El BCE aprovecha la inflación para normalizar su política monetaria y olvidar la angustia que suponen los tipos de interés negativos
Estamos, por lo tanto, ante una crisis nacida de un proceso inflacionista, pero también en parte provocada. Por un lado, porque el BCE está aprovechando la inflación para normalizar su política monetaria y así poder olvidar la angustia que supone para un banco central la existencia de tipos de interés negativos, que es una señal de que no han hecho bien su trabajo, y, por otro, porque los gobiernos necesitan que la inflación, que todavía es de naturaleza coyuntural, no se convierta en estructural, lo que acabaría por afectar al empleo y, por lo tanto, a las cuentas públicas. También a sus expectativas electorales.
Como es lógico, esa doble estrategia tenderá a diluirse en el tiempo a medida que los gobiernos y el propio BCE levanten el pie del acelerador, lo cual tendrá indudables efectos políticos y sociales. En particular en países como España, donde a partir de mayo se abre un intenso ciclo electoral. Y por eso sorprende que en la agenda pública no exista hoy un debate intenso sobre las consecuencias que tendrá a medio y largo plazo la progresiva desaparición de los estímulos, que tenderán a reducirse a medida que se normalicen los precios. Ya hay razones para pensar que la inflación ha tocado techo e incluso el mercado descuenta ya una bajada de tipos en EEUU a finales de año, tras haber situado la Reserva Federal el tipo de intervención en el 5% a lo largo de 2023. En Europa seguirán subiendo hasta alcanzar un máximo que podría situarse en el 3%.
Un año perdido
Alguien podría imaginar que el nuevo escenario, cada vez más condicionado por la geopolítica y por el nuevo orden mundial que surgirá de la guerra de Ucrania, ocuparía, como se ha dicho, un espacio central en la preocupación de la política, pero el país se embarca ahora en un año perdido para las reformas porque ninguno de los partidos parece tener incentivos para abrir un periodo de reflexión sobre qué hacer con el futuro.
Un año no es poca cosa, supone el 25% de la legislatura, a lo que habría que añadir —si las elecciones se celebran a finales de año, como está previsto— el periodo de interinidad que se abrirá en 2024 tras los comicios. Periodo, por cierto, lleno de incógnitas a la vista de que las próximas elecciones se presentan como una confrontación entre bloques sin que haya caminos transversales sobre los que pueda transitar el acuerdo.
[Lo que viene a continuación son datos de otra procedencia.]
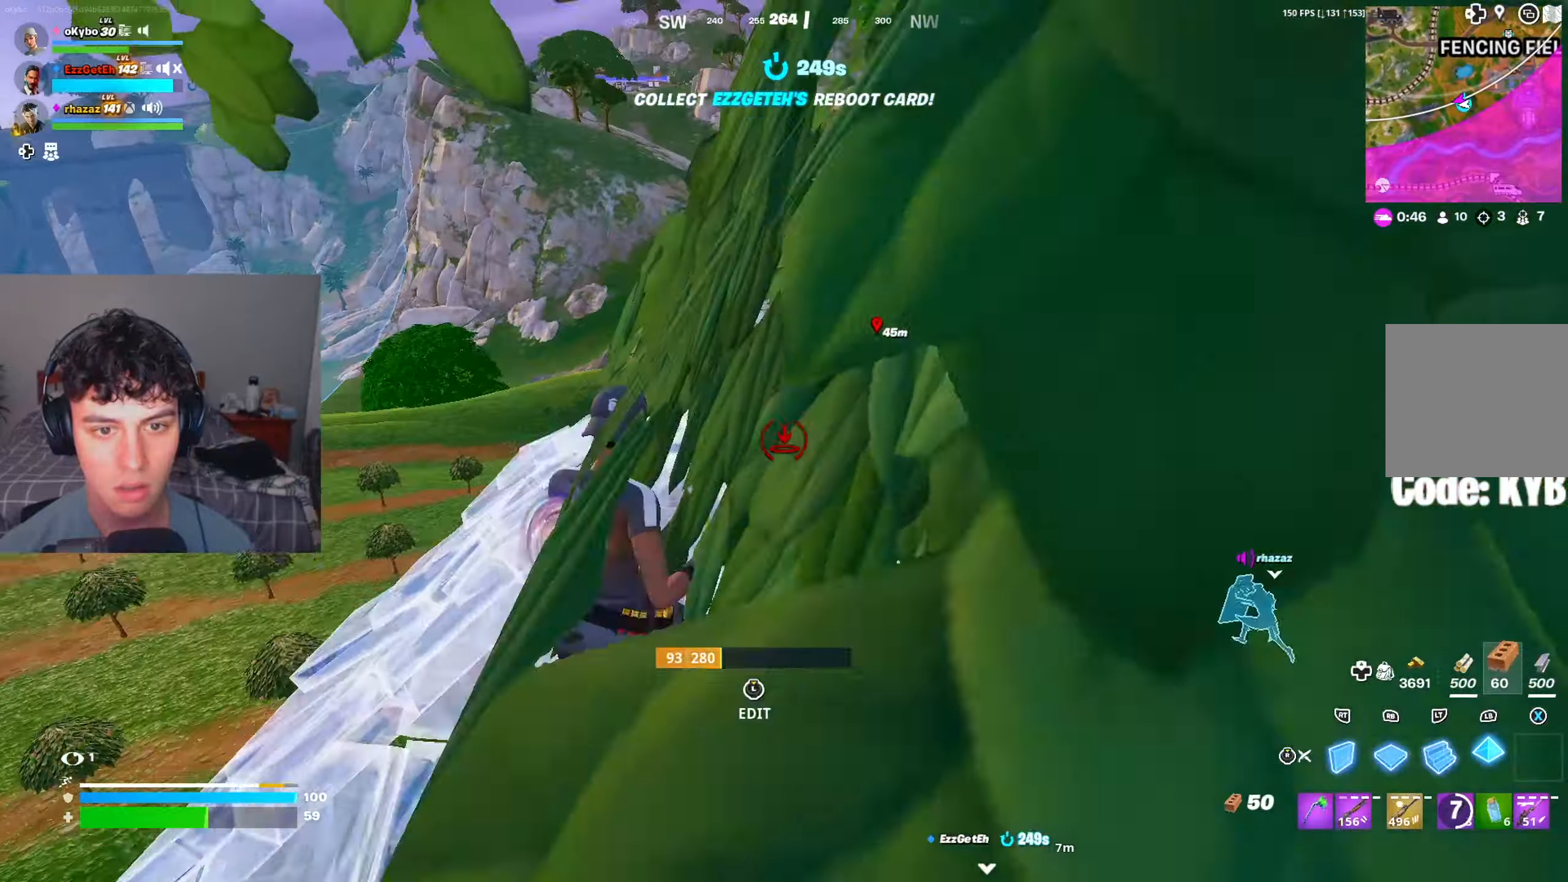
{"buttons": [], "left_stick": "up", "right_stick": "center", "events": [[134, "R3", "down"], [200, "L1", "up"], [200, "R3", "up"], [217, "right_stick", "down-right"], [317, "right_stick", "center"]]}
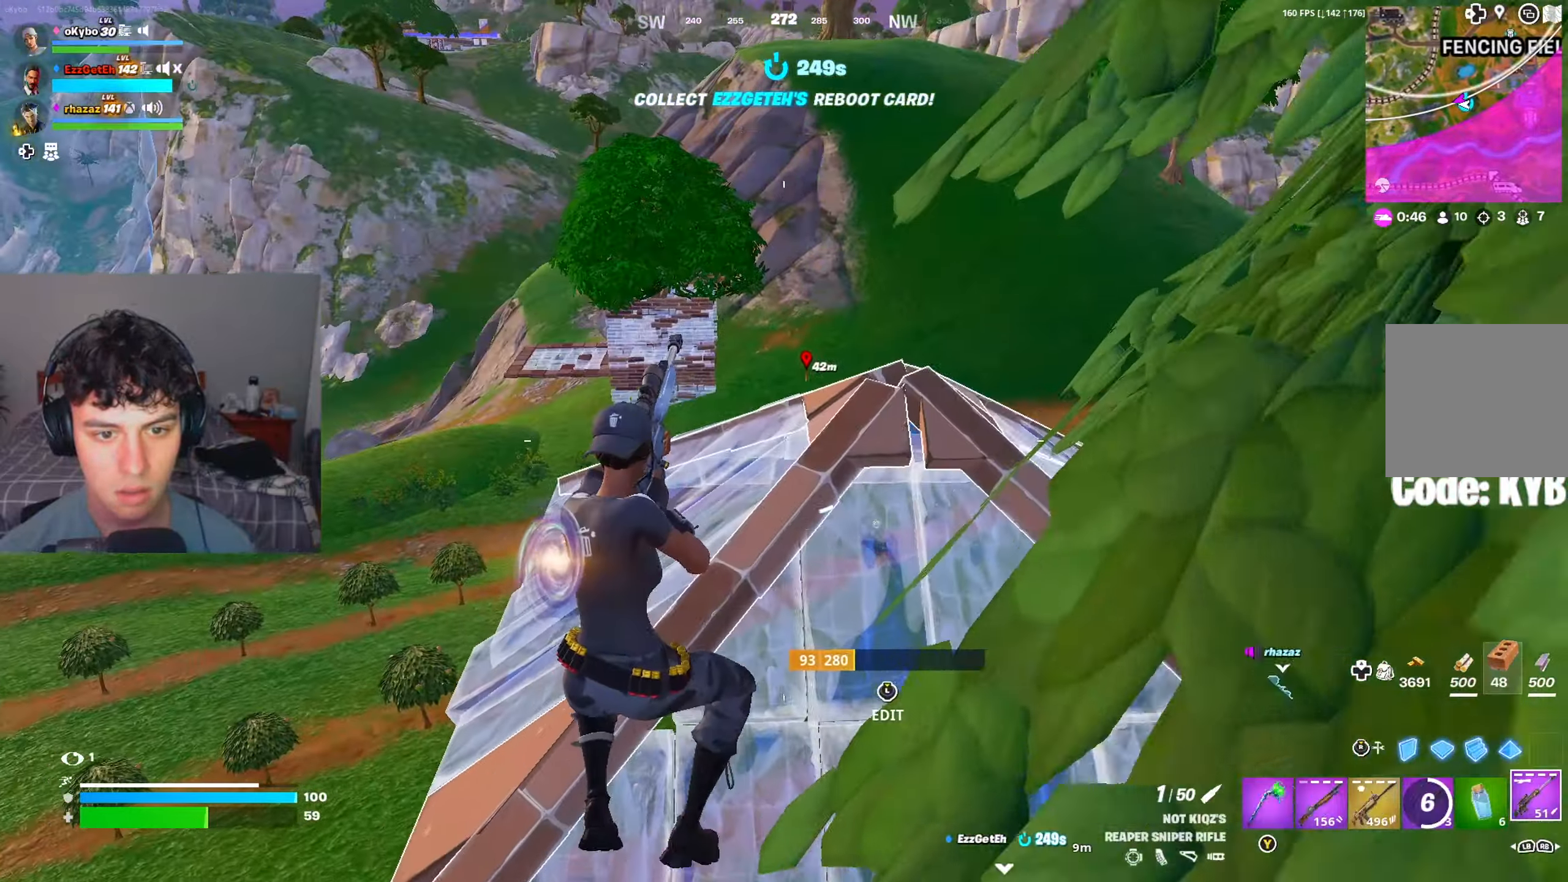
{"buttons": [], "left_stick": "up", "right_stick": "center", "events": [[133, "DPAD_RIGHT", "down"], [267, "DPAD_RIGHT", "up"]]}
Se podrá decir que con el actual nivel de enfrentamiento la economía española ha sobrevivido al caos, pero se olvida que eso ha sido posible gracias a unas condiciones exteriores irrepetibles: fondos europeos que han beneficiado especialmente a España por su débil posición de partida, congelación de las reglas fiscales durante cuatro años y, por supuesto, la existencia de una política monetaria ultraexpansiva diseñada para no volver a repetir los errores de 2008 y así evitar que las primas de riesgo se pudieran disparar poniendo en riesgo el euro. Además de una inflación que, paradójicamente, ha hecho el trabajo sucio a los gobiernos y les ha permitido no solo recaudar como nunca, sino reforzar el carácter protector del Estado, con las consecuencias políticas que conlleva.
Ese escenario es el que comenzará a cambiar a partir de 2023. Y conviene tenerlo en cuenta antes de que sea demasiado tarde.